What needs to be done:
Keep the pictures out while you transcribe the listing below exactly.

Data listing Start Marker

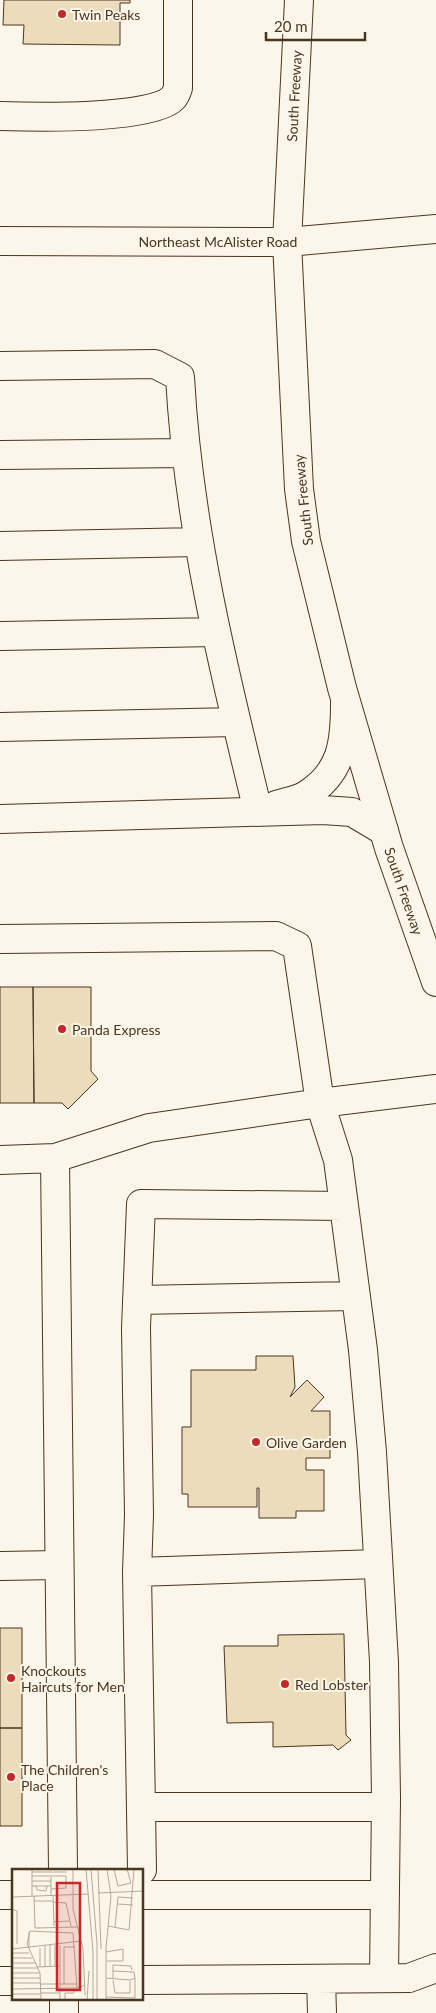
<svg xmlns="http://www.w3.org/2000/svg" width="436" height="2013" font-family="Lato,sans-serif">
	<style>
		.building { fill: #ecdcbc; stroke: #4a3520 }
		.lines { fill: none; stroke-linecap: round; stroke-linejoin: round }
		.minor-casing { stroke: #4a3520; stroke-width: 30 }
		.major-casing { stroke: #4a3520; stroke-width: 30 }
		.minor { stroke: #fbf6e9; stroke-width: 28 }
		.major { stroke: #fbf6e9; stroke-width: 28 }
		.poi-dot { fill: #c62828; stroke: #fbf6e9; stroke-width: 2 }
		.labels { text-anchor: middle; dominant-baseline: central; stroke-width: 4; stroke-linejoin: round; paint-order: stroke }
		.poi-label { font-size: 14px; fill: #4a3520; stroke: #fbf6e9; text-anchor: start }
		.street-label { font-size: 14px; fill: #4a3520; stroke: #fbf6e9 }
		.inset-road { fill: none; stroke: #b4a999; stroke-width: 1 }
		.view { fill: #c62828; fill-opacity: 0.15; stroke: #c62828; stroke-width: 2.5 }
		.inset-edge { fill: none; stroke: #4a3520; stroke-width: 2.5 }
	</style>
	<rect width="100%" height="100%" fill="#fbf6e9"/>
	<path class="building" d="M4,0H130V3H120V45L23,44L24,25H3Z
		M0,987H33L34,1103H0Z
		M33,987H91V1071L98,1079L68,1109L62,1103H34Z
		M256,1356H293L295,1387L290,1397L307,1380L324,1397L311,1411H330V1458H306V1470H324V1511H296V1518H259V1488H257V1507H188V1494H182V1427H191V1370H256Z
		M0,1628H22V1728H0Z
		M344,1634L346,1735L351,1740L338,1750L333,1745L273,1747V1722L227,1723L224,1646H278V1635Z
		M0,1728H22V1826H0Z"/>
	<g class="lines">
		<defs>
			<path id="minor" d="M0,116C32,117 152,120 173,98C175,96 177,91 178,88V0
				M0,241L287,242L436,229
				M0,366L155,364L180,377C188,525 223,668 258,811
				M0,455L186,453
				M0,546L198,542
				M0,636L216,632
				M0,727L236,722
				M276,805C285,802 298,800 306,795C342,773 345,742 345,704
				M0,819L323,810L352,812L384,831
				M0,939L276,936L297,946L320,1103L338,1160L363,1350L372,1452L384,1662L386,1798L384,1978
				M55,1158L63,1870
				M0,1160L55,1158L149,1128L320,1103L436,1089
				M137,1300L356,1296
				M0,1566L58,1565
				M137,1572L378,1564
				M142,1807H386
				M142,1870L137,1572L139,1515L136,1328L141,1204L344,1206
				M0,1895H14
				M142,1895H385
				M321,1979L322,2013
				M142,1980L409,1978L436,1968
				M0,1981H14
				M64,1999V2013"/>
			<path id="major" d="M299,0L287,242L299,489L306,541L342,688L389,848L436,982"/>
		</defs>
		<use href="#minor" class="minor-casing"/>
		<use href="#major" class="major-casing"/>
		<use href="#minor" class="minor"/>
		<use href="#major" class="major"/>
	</g>
	<g class="poi-dot">
		<circle cx="62" cy="14" r="5"/>
		<circle cx="62" cy="1029" r="5"/>
		<circle cx="256" cy="1442" r="5"/>
		<circle cx="11" cy="1678" r="5"/>
		<circle cx="285" cy="1684" r="5"/>
		<circle cx="11" cy="1777" r="5"/>
	</g>
	<g class="labels">
		<g class="poi-label">
			<text x="72" y="14">Twin Peaks</text>
			<text x="72" y="1029">Panda Express</text>
			<text x="266" y="1442">Olive Garden</text>
			<text x="21" y="1670">Knockouts<tspan x="21" dy="16">Haircuts for Men</tspan></text>
			<text x="295" y="1684">Red Lobster</text>
			<text x="21" y="1769">The Children's<tspan x="21" dy="16">Place</tspan></text>
		</g>
		<g class="street-label">
			<text transform="translate(294 96) rotate(-87)">South Freeway</text>
			<text x="218" y="241">Northeast McAlister Road</text>
			<text transform="translate(303 500) rotate(-96)">South Freeway</text>
			<text transform="translate(404 891) rotate(71)">South Freeway</text>
		</g>
	</g>
	<g transform="translate(12 1869)">
		<rect width="131" height="131" fill="#fbf6e9"/>
		<path class="inset-road" d="M20,0V28M61,0V40L71,80L73,126M74,0L81,83V131M79,0L85,75V131M86,0L89,80M102,0L106,17L119,14L115,0M20,3H55M20,7H54V19L39,20M39,8V26M20,12H39M20,17H39M24,17L25,21L34,22L35,17M86,24L132,22M41,26L42,57M22,27L23,59L65,58M0,28L76,25M22,32H41M41,33L54,34L59,57M106,35L121,36M0,40L5,42V75M42,53L57,52M96,57L117,61L122,0M103,58L106,28L121,29M38,76V97M43,76V97M48,76V131M33,77V98M17,79V63M28,79V97M0,80L69,72M94,83L111,80V92H95M0,84H17M0,89H20M0,94H23M25,98L48,97M0,99H26M101,102V96L119,97L120,101M0,104H28M0,109H28M94,109L118,111L123,109L122,103L101,102V109M101,111L103,124H118V112M0,114H28M29,115H65M52,115V78H63M0,120L67,119L72,116M29,124H48M0,125H28M94,128L123,129V109M0,130H28M29,131L28,104L15,75L18,62L61,64L65,119M53,131V124H62V119M75,131L77,102M94,131V79L99,27L95,0"/>
		<path class="view" d="M45,14H68V121H45Z"/>
		<rect width="131" height="131" class="inset-edge"/>
	</g>
	<path d="M266 32v8h99v-8" fill="none" stroke="#4a3520" stroke-width="2.5"/>
	<text x="274" y="32" font-size="15" fill="#4a3520" stroke="#fbf6e9" stroke-width="4" paint-order="stroke">20 m</text>
</svg>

Data listing End Marker

Solution for this exercise:
<svg xmlns="http://www.w3.org/2000/svg" width="436" height="2013" font-family="Lato,sans-serif">
	<style>
		.building { fill: #ecdcbc; stroke: #4a3520 }
		.lines { fill: none; stroke-linecap: round; stroke-linejoin: round }
		.minor-casing { stroke: #4a3520; stroke-width: 30 }
		.major-casing { stroke: #4a3520; stroke-width: 30 }
		.minor { stroke: #fbf6e9; stroke-width: 28 }
		.major { stroke: #fbf6e9; stroke-width: 28 }
		.poi-dot { fill: #c62828; stroke: #fbf6e9; stroke-width: 2 }
		.labels { text-anchor: middle; dominant-baseline: central; stroke-width: 4; stroke-linejoin: round; paint-order: stroke }
		.poi-label { font-size: 14px; fill: #4a3520; stroke: #fbf6e9; text-anchor: start }
		.street-label { font-size: 14px; fill: #4a3520; stroke: #fbf6e9 }
		.inset-road { fill: none; stroke: #b4a999; stroke-width: 1 }
		.view { fill: #c62828; fill-opacity: 0.15; stroke: #c62828; stroke-width: 2.5 }
		.inset-edge { fill: none; stroke: #4a3520; stroke-width: 2.5 }
	</style>
	<rect width="100%" height="100%" fill="#fbf6e9"/>
	<path class="building" d="M4,0H130V3H120V45L23,44L24,25H3Z
		M0,987H33L34,1103H0Z
		M33,987H91V1071L98,1079L68,1109L62,1103H34Z
		M256,1356H293L295,1387L290,1397L307,1380L324,1397L311,1411H330V1458H306V1470H324V1511H296V1518H259V1488H257V1507H188V1494H182V1427H191V1370H256Z
		M0,1628H22V1728H0Z
		M344,1634L346,1735L351,1740L338,1750L333,1745L273,1747V1722L227,1723L224,1646H278V1635Z
		M0,1728H22V1826H0Z"/>
	<g class="lines">
		<defs>
			<path id="minor" d="M0,116C32,117 152,120 173,98C175,96 177,91 178,88V0
				M0,241L287,242L436,229
				M0,366L155,364L180,377C188,525 223,668 258,811
				M0,455L186,453
				M0,546L198,542
				M0,636L216,632
				M0,727L236,722
				M276,805C285,802 298,800 306,795C342,773 345,742 345,704
				M0,819L323,810L352,812L384,831
				M0,939L276,936L297,946L320,1103L338,1160L363,1350L372,1452L384,1662L386,1798L384,1978
				M55,1158L63,1870
				M0,1160L55,1158L149,1128L320,1103L436,1089
				M137,1300L356,1296
				M0,1566L58,1565
				M137,1572L378,1564
				M142,1807H386
				M142,1870L137,1572L139,1515L136,1328L141,1204L344,1206
				M0,1895H14
				M142,1895H385
				M321,1979L322,2013
				M142,1980L409,1978L436,1968
				M0,1981H14
				M64,1999V2013"/>
			<path id="major" d="M299,0L287,242L299,489L306,541L342,688L389,848L436,982"/>
		</defs>
		<use href="#minor" class="minor-casing"/>
		<use href="#major" class="major-casing"/>
		<use href="#minor" class="minor"/>
		<use href="#major" class="major"/>
	</g>
	<g class="poi-dot">
		<circle cx="62" cy="14" r="5"/>
		<circle cx="62" cy="1029" r="5"/>
		<circle cx="256" cy="1442" r="5"/>
		<circle cx="11" cy="1678" r="5"/>
		<circle cx="285" cy="1684" r="5"/>
		<circle cx="11" cy="1777" r="5"/>
	</g>
	<g class="labels">
		<g class="poi-label">
			<text x="72" y="14">Twin Peaks</text>
			<text x="72" y="1029">Panda Express</text>
			<text x="266" y="1442">Olive Garden</text>
			<text x="21" y="1670">Knockouts<tspan x="21" dy="16">Haircuts for Men</tspan></text>
			<text x="295" y="1684">Red Lobster</text>
			<text x="21" y="1769">The Children's<tspan x="21" dy="16">Place</tspan></text>
		</g>
		<g class="street-label">
			<text transform="translate(294 96) rotate(-87)">South Freeway</text>
			<text x="218" y="241">Northeast McAlister Road</text>
			<text transform="translate(303 500) rotate(-96)">South Freeway</text>
			<text transform="translate(404 891) rotate(71)">South Freeway</text>
		</g>
	</g>
	<g transform="translate(12 1869)">
		<rect width="131" height="131" fill="#fbf6e9"/>
		<path class="inset-road" d="M20,0V28M61,0V40L71,80L73,126M74,0L81,83V131M79,0L85,75V131M86,0L89,80M102,0L106,17L119,14L115,0M20,3H55M20,7H54V19L39,20M39,8V26M20,12H39M20,17H39M24,17L25,21L34,22L35,17M86,24L132,22M41,26L42,57M22,27L23,59L65,58M0,28L76,25M22,32H41M41,33L54,34L59,57M106,35L121,36M0,40L5,42V75M42,53L57,52M96,57L117,61L122,0M103,58L106,28L121,29M38,76V97M43,76V97M48,76V131M33,77V98M17,79V63M28,79V97M0,80L69,72M94,83L111,80V92H95M0,84H17M0,89H20M0,94H23M25,98L48,97M0,99H26M101,102V96L119,97L120,101M0,104H28M0,109H28M94,109L118,111L123,109L122,103L101,102V109M101,111L103,124H118V112M0,114H28M29,115H65M52,115V78H63M0,120L67,119L72,116M29,124H48M0,125H28M94,128L123,129V109M0,130H28M29,131L28,104L15,75L18,62L61,64L65,119M53,131V124H62V119M75,131L77,102M94,131V79L99,27L95,0"/>
		<path class="view" d="M45,14H68V121H45Z"/>
		<rect width="131" height="131" class="inset-edge"/>
	</g>
	<path d="M266 32v8h99v-8" fill="none" stroke="#4a3520" stroke-width="2.5"/>
	<text x="274" y="32" font-size="15" fill="#4a3520" stroke="#fbf6e9" stroke-width="4" paint-order="stroke">20 m</text>
</svg>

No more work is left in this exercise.